**WORK REQUIRED**
Type out each entry exactly as it appears, but keep every image out.

═══

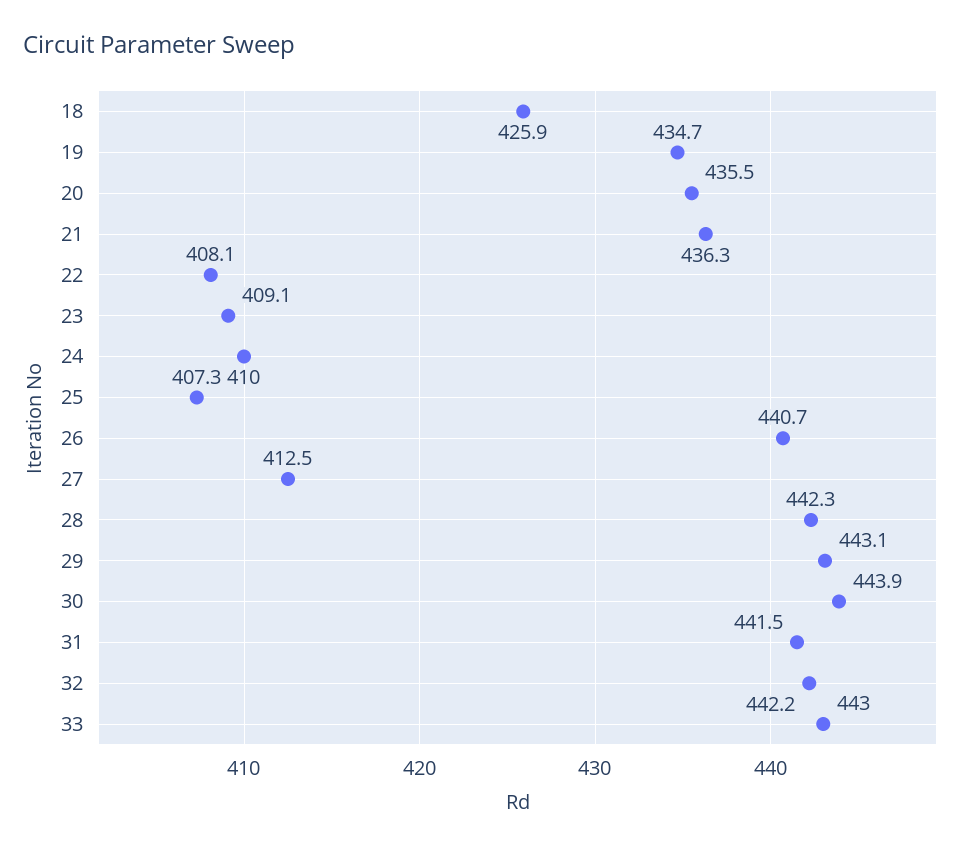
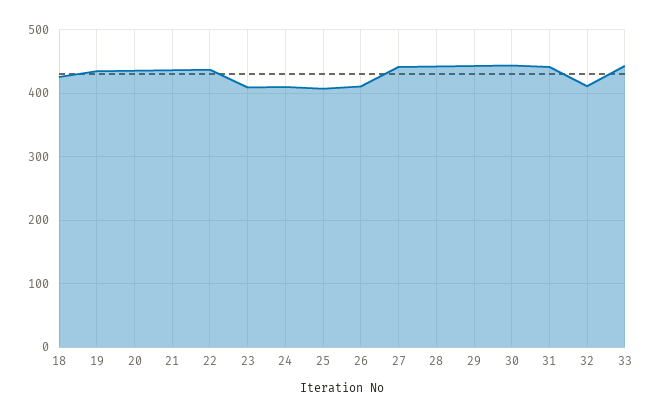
  {
    "18": 425.9,
    "19": 434.7,
    "20": 435.5,
    "21": 436.3,
-   "22": 408.1,
+   "22": 440,
    "23": 409.1,
    "24": 410,
    "25": 407.3,
-   "26": 440.7,
+   "26": 410,
-   "27": 412.5,
+   "27": 440,
    "28": 442.3,
    "29": 443.1,
    "30": 443.9,
    "31": 441.5,
-   "32": 442.2,
+   "32": 410,
    "33": 443
  }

═══

**EXERCISE RESPONSE**
  {
    "18": 425.9,
    "19": 434.7,
    "20": 435.5,
    "21": 436.3,
-   "22": 408.1,
+   "22": 440,
    "23": 409.1,
    "24": 410,
    "25": 407.3,
-   "26": 440.7,
+   "26": 410,
-   "27": 412.5,
+   "27": 440,
    "28": 442.3,
    "29": 443.1,
    "30": 443.9,
    "31": 441.5,
-   "32": 442.2,
+   "32": 410,
    "33": 443
  }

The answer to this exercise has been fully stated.